Ketidakadilan lainnya datang dari anggapan kesucian perempuan didasarkan pada sebuah ciri biologis, yaitu robeknya selaput dara. Sementara itu, laki-laki tidak meninggalkan jejak biologis ketika kehilangan kesuciannya. Hal ini menjadi masalah adalah ketika keperawanan perempuan menjadi tolak ukur nilai-nilai sosial yang dimiliki perempuan yang bersangkutan. Hal ini jelas merugikan bagi perempuan.

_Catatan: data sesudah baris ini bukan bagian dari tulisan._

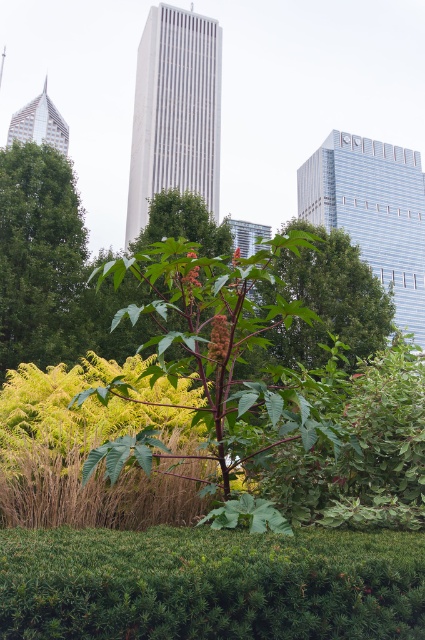
Does green leafy grass at center have a lesser width compared to green leafy tree at center?

Incorrect, green leafy grass at center's width is not less than green leafy tree at center's.

Is green leafy grass at center behind green leafy tree at center?

That is False.

Measure the distance between green leafy grass at center and camera.

6.69 feet

The height and width of the screenshot is (640, 425). In order to click on green leafy grass at center in this screenshot , I will do `click(210, 584)`.

Measure the distance between point (x=413, y=634) and camera.

The distance of point (x=413, y=634) from camera is 8.63 feet.

Which is more to the left, green leafy grass at center or green leafy tree at left?

From the viewer's perspective, green leafy tree at left appears more on the left side.

Between point (362, 611) and point (11, 166), which one is positioned in front?

Point (362, 611) is more forward.

Find the location of `green leafy grass at center`. green leafy grass at center is located at coordinates (210, 584).

Is green leafy tree at left in front of glossy red flower at center?

No.

Measure the distance between green leafy tree at left and camera.

green leafy tree at left is 59.19 feet away from camera.

Image resolution: width=425 pixels, height=640 pixels. Identify the location of green leafy tree at left. (39, 257).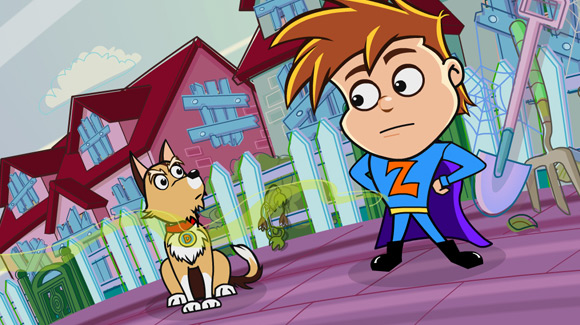
At what (x,y) coordinates should I click in order to perform the action: click on cobweb. Please return your answer as a coordinate pair (x, y). Looking at the image, I should click on (482, 95).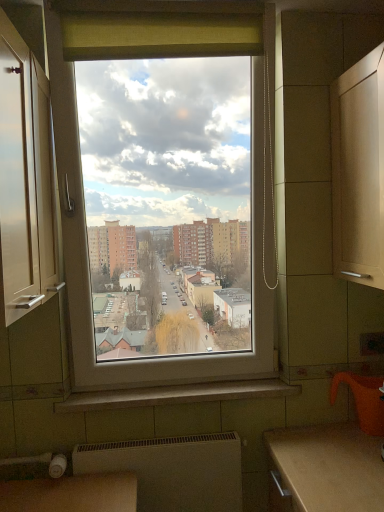
Question: Is white glossy cabinet at left taller than white matte radiator at lower center?

Choices:
 (A) no
 (B) yes

Answer: (B)

Question: Is white glossy cabinet at left shorter than white matte radiator at lower center?

Choices:
 (A) yes
 (B) no

Answer: (B)

Question: From a real-world perspective, is white glossy cabinet at left physically below white matte radiator at lower center?

Choices:
 (A) yes
 (B) no

Answer: (B)

Question: Could you tell me if white glossy cabinet at left is turned towards white matte radiator at lower center?

Choices:
 (A) no
 (B) yes

Answer: (A)

Question: From the image's perspective, is white glossy cabinet at left on top of white matte radiator at lower center?

Choices:
 (A) no
 (B) yes

Answer: (B)

Question: Would you say white glossy cabinet at left is inside or outside white matte radiator at lower center?

Choices:
 (A) outside
 (B) inside

Answer: (A)

Question: From a real-world perspective, is white glossy cabinet at left above or below white matte radiator at lower center?

Choices:
 (A) below
 (B) above

Answer: (B)

Question: Considering their positions, is white glossy cabinet at left located in front of or behind white matte radiator at lower center?

Choices:
 (A) behind
 (B) front

Answer: (B)

Question: Is white glossy cabinet at left bigger or smaller than white matte radiator at lower center?

Choices:
 (A) small
 (B) big

Answer: (B)

Question: Considering the positions of point (155, 400) and point (152, 460), is point (155, 400) closer or farther from the camera than point (152, 460)?

Choices:
 (A) closer
 (B) farther

Answer: (B)

Question: In terms of height, does white glossy window sill at center look taller or shorter compared to white matte radiator at lower center?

            Keberadaan LGBT juga patut dipertimbangkan secara lebih seksama. Konsep seks dan gender yang dijelaskan Beauvoir memungkinkan individu mengembangkan gendernya, karena gender mungkin saja dapat dirubah. Ketika seorang perempuan terjebak dalam tubuh perempuan dan ia menyadari dirinya memiliki gender yang lain dari yang sudah ada dalam tubuhnya itu. Hal itu tidak disalahkan oleh Beauvoir. Sama halnya dengan homoseksual. Bukanlah sebuah kesalahan apabila homoseksual ada, itu adalah pilihan bebas individu untuk menentukan gendernya. Sayangnya, konstruksi sosial cenderung menempatkan mereka sebagai ‘the other’ karena dianggap tidak normal. Rekayasa konstruksi sosial seperti inilah yang harus dirubah. Ketika kebebasan manusia menjadi penting bagi manusia sebagai individu yang utuh.
            Sebagai tambahan, ulasan sekilas, ternyata bahasa memiliki peran besar dalam konstruksi sosial perempuan. Hal ini akan dibahas lebih lanjut dalam postfeminisme. Ketika arti WANITA dan PEREMPUAN sama di dalam kamus, sesungguhnya secara maknawi kedua hal itu berbeda. Wanita berasal dari ‘wani ditotok’ yang artinya menurut, sedangkan perempuan berasal dari kata ‘empu’ yang artinya dihormati. Jadi, alangkah baiknya menggunakan kata PEREMPUAN daripada wanita.
            Sebagai penutup perkuliahan hari ini, setiap individu, entah perempuan atau laki-laki haruslah berkesadaran gender. Perempuan dan laki-laki adalah sama dan setara, dalam mencapai hal itu dibutuhkannyalah negoisasi. Untuk lepas dari bayang laki-laki, seorang perempuan harus mandiri secara finansial, dalam artian bekerja.